-- TASK PROMPT --
Restate each of the lines below word for word and drop every picture.
----
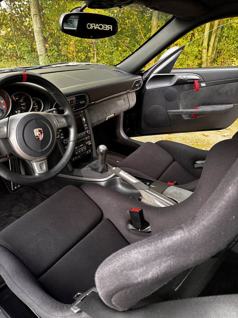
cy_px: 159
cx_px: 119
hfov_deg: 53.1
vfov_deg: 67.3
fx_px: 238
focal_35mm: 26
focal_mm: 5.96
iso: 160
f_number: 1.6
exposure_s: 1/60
----
-- SOLUTION --
cy_px: 159
cx_px: 119
hfov_deg: 53.1
vfov_deg: 67.3
fx_px: 238
focal_35mm: 26
focal_mm: 5.96
iso: 160
f_number: 1.6
exposure_s: 1/60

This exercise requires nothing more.